> TASK DETAILS: Continue the forum thread about picking a 5.1 home theater system under 20,000 from the point where it stops.

==== GIVEN TEXT ====

# 5.1 Home Theater system under 20,000



## tapanshah (Mar 12, 2015)

Hi,

Need your expert advise. I have a budget of 20K for buying home theater system and I am confused.

1. Would i need an Amplifier for home theater system. If yes, it will not part of normal Samsung Blue - Ray player - please correct me.
2. Which is the best 5.1 sound system in terms of price & quality... something which is value for money.

Need your advice asap.


----------



## ratul (Mar 12, 2015)

+1 Logitech Z906..


----------



## baiju (Mar 13, 2015)

1. It depends on what you buy. You can go for AVR (amplifier, decoder), Blu-Ray player and separate 5.1 speaker system. But your budget is not enough for this. You can also go for HTiBs which have avr and speakers bundled at a lower price than separates.

2. I would recommend Sony DTH HT IV 300. It is a full home theater with Blu-Ray player, hdmi inputs and speakers. The mrp is 20K, but you can have it for around 17.5K with bargaining.

If you want excellent sound quality then up your budget to 30-35K and buy HTs from Onkyo, Denon, Yamaha etc.


----------



## GhorMaanas (Mar 13, 2015)

if you can wait and save some money for the time being, do so, and get an HTiB sometime later. or if you can extend your budget rightaway, then get it now. one that's close to your budget is Yamaha YHT-196. think about it and let us know. else, an HTS like the one mentioned by baiju will be good.


----------



## iSLaND (Mar 21, 2015)

baiju said:


> 1. It depends on what you buy. You can go for AVR (amplifier, decoder), Blu-Ray player and separate 5.1 speaker system. But your budget is not enough for this. You can also go for HTiBs which have avr and speakers bundled at a lower price than separates.
> 
> 2. I would recommend Sony DTH HT IV 300. It is a full home theater with Blu-Ray player, hdmi inputs and speakers. The mrp is 20K, but you can have it for around 17.5K with bargaining.
> 
> If you want excellent sound quality then up your budget to 30-35K and buy HTs from Onkyo, Denon, Yamaha etc.

==== DATA SHOWN ====

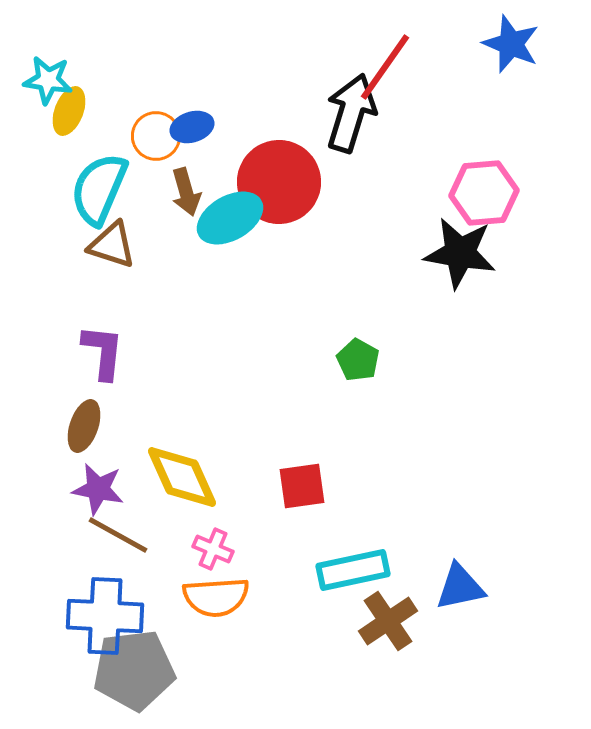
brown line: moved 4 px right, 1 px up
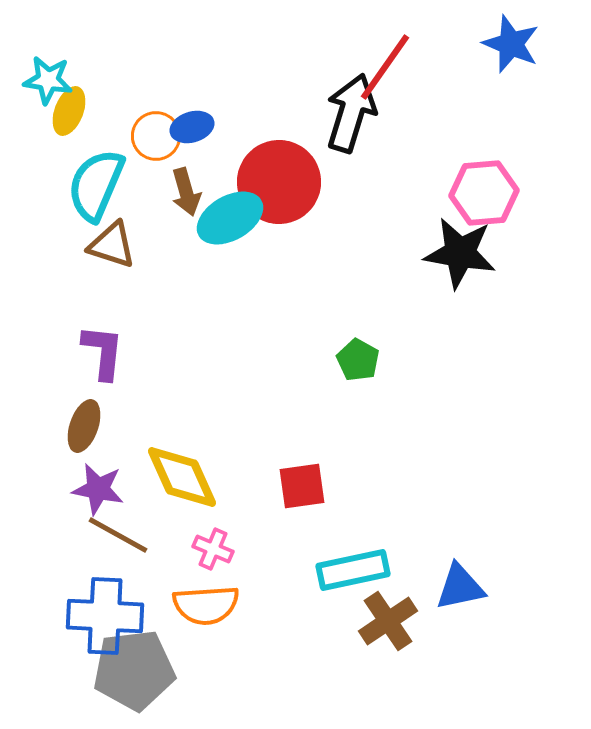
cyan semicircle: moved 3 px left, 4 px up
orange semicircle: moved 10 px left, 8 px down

====

> RESPONSE TO THE EXERCISE:
I am in a similar position - my priorities being clear  5.1 output from 1. HD DTH and 2. full HD 5.1 movies downloaded from net via usb. I have shortlisted Sony HT IV 300 it provides the best connectivity to HD DTH and most formats playback from USB. Occasionally its available for 16.5K from infibeam but they are not listed as authorized dealer on sony website. 
I am yet to go to a sony store and check audio quality but reviews are decent.


----------



## avinandan012 (Mar 23, 2015)

You can look into Onkyo HT-S3200 it should be priced around Rs. 20000.

It's a package of receiver + 5.1 speaker set. You will have to buy separate blueray player though.


It's easily available in India. Try chroma , reliance digital if you want to preview.


----------



## iSLaND (Mar 25, 2015)

On second thoughts I am looking forward to YHT 196 as one friend who demo'ed both Sony HT IV 300 and YHT 196 said that YHT 196 sounded a lot better and his wife insisted to buy then and there. 
YHT 196 lacks USB playback which is a problem as movies will be played from USB. So will need a blu ray player / media player with it. Any suggestions?
YHT 196 was available in 19900 along with free sony bd player on a limited 1 day deal from Reliance Digital A'bad but couldn't grab it.. 

Also, will pairing android tv stick MK 808b plus with YHT 196 work? i.e. give good video playback with true 5.1 surround ?


----------



## GhorMaanas (Mar 27, 2015)

dont know about the tv stick, but for BD player, one from Panasonic DMP series would be good. for an android-based media player, would suggest to source from forums.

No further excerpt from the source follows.